Les forces de l’ordre bénéficient ainsi d’un pouvoir considérable qui permet aux plus extrémistes d’assouvir leurs penchants autoritaires. Le gouvernement serait donc bien avisé de s’attaquer aux factieux qui évoluent au sein de ses forces de sécurité plutôt que d’aggraver les peines pour non-respect du confinement.

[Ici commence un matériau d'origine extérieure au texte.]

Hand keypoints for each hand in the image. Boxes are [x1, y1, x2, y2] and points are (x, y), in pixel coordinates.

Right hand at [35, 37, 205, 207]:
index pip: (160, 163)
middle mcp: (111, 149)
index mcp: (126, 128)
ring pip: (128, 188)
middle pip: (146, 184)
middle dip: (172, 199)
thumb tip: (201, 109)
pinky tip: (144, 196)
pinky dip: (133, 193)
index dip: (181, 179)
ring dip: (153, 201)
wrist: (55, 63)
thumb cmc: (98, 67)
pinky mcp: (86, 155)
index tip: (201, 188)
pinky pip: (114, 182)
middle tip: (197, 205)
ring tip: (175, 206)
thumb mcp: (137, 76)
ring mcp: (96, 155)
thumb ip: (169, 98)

Des interprétations policières qui virent au totalitarisme

Le caractère vague et imprécis des conditions de déplacement dérogatoire offre aux autorités chargées de faire respecter le confinement un pouvoir d’interprétation beaucoup trop large. Il en va de même pour l’incertitude des citoyens sur les hypothèses ouvrant droit à une sortie de leur domicile. Et cette compétence discrétionnaire octroie aux forces de l’ordre un contrôle sur les déplacements de la population qui vire à l’arbitraire et révèle dans certains cas le penchant autoritaire de certains agents de police.

Des motifs de verbalisation ahurissants

La page internet « Verbalisée (parce que) » recense les motifs invoqués par des agents de police pour infliger une amende au titre de l’interdiction des déplacements. On peut notamment y lire qu’une femme a été verbalisée, car dans son sac de course, 2 paquets de gâteaux ont été considérés par l’agent comme ne relevant pas de produits de première nécessité. Mais, pire encore, une autre personne s’est fait verbaliser au motif que les serviettes hygiéniques ne constituent pas un produit vital. Mais où sommes-nous ? Certainement plus dans une réelle démocratie. Depuis quand les forces de l’ordre déterminent-elles les produits utiles et superflus ?

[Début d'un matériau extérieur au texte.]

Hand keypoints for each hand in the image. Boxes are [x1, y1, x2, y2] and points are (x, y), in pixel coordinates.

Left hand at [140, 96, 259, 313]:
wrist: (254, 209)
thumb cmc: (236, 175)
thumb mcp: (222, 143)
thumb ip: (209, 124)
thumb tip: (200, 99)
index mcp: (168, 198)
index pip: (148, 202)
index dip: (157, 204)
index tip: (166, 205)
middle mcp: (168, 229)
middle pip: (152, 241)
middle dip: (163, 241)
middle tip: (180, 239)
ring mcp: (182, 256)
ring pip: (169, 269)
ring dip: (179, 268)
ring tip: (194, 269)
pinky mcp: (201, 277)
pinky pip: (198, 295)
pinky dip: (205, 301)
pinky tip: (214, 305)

Un totalitarisme ? Oui, les mots ont un sens.

Le totalitarisme signifie un régime politique dans lequel le pouvoir impose son mode de pensée, sa vision dans l’ensemble des domaines de la vie des citoyens. Or la détermination, par les forces de l’ordre, du régime alimentaire, des habitudes de consommation ou des besoins vitaux de la population en constitue la pire manifestation. Il est du devoir du gouvernement de réagir et de fixer des règles claires à destination des policiers et des gendarmes. L’État d’urgence ne doit pas être mobilisé pour durcir la répression policière dont sont déjà victimes nombre de nos concitoyens.

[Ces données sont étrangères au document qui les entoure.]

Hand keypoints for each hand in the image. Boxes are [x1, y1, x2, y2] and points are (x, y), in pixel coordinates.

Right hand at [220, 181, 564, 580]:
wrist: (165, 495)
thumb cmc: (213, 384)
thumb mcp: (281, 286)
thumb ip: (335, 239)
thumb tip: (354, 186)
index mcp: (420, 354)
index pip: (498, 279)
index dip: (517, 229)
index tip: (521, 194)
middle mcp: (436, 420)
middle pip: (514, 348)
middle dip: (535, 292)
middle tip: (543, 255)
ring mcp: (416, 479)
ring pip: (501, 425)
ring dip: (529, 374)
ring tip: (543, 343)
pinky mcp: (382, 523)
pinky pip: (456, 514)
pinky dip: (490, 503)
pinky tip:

Le « nazi » Lallement à la manœuvre

Mais au lieu de réagir, le gouvernement couvre les pires dérives de ses agents. Le dernier exemple date de vendredi. Le préfet de police de Paris, le « nazi » (selon Alain Juppé) Lallement a considéré « que ceux qui sont aujourd’hui hospitalisés (…) ce sont ceux qui au début du confinement, ne l’ont pas respecté. Il y a une corrélation très simple ». Que doivent penser les citoyens que l’État a exposés pendant des semaines, en ne prenant pas la mesure de l’épidémie, en ne mettant pas à disposition les masques, les tests nécessaires ? Et que doivent penser tous les salariés du privé, tous agents des services publics, qui travaillent tous les jours pour répondre aux besoins quotidiens de la population ? Eux, les caissiers, eux les soignants, et tant d’autres qui s’exposent à la maladie, et dont certains sont morts ! M. Lallement estime peut-être qu’ils sont eux aussi, responsables de leur sort.

Écœurant

Quelle indécence criminelle de la part d’un pouvoir dont la gestion maladroite de la crise expose les Français, et qui se défausse de ses responsabilités et insulte les citoyens par la bouche de M. Lallement ! Et ce sont les mêmes qui nous enjoignent à l’« unité nationale » ! Aucune remontrance de la part de sa hiérarchie. De simples excuses et l’on passe à autre chose. Le ministre Castaner lui a même renouvelé sa confiance. Le message est clair. Toutes les dérives sont tolérées, tous les excès permis. Nous sommes bien loin d’un état de droit.

Le gouvernement démontre tous les jours un peu plus son appétence pour l’autoritarisme. Laisser à ses éléments de répression de la population une liberté totale dans l’application des mesures restrictives en est une preuve supplémentaire.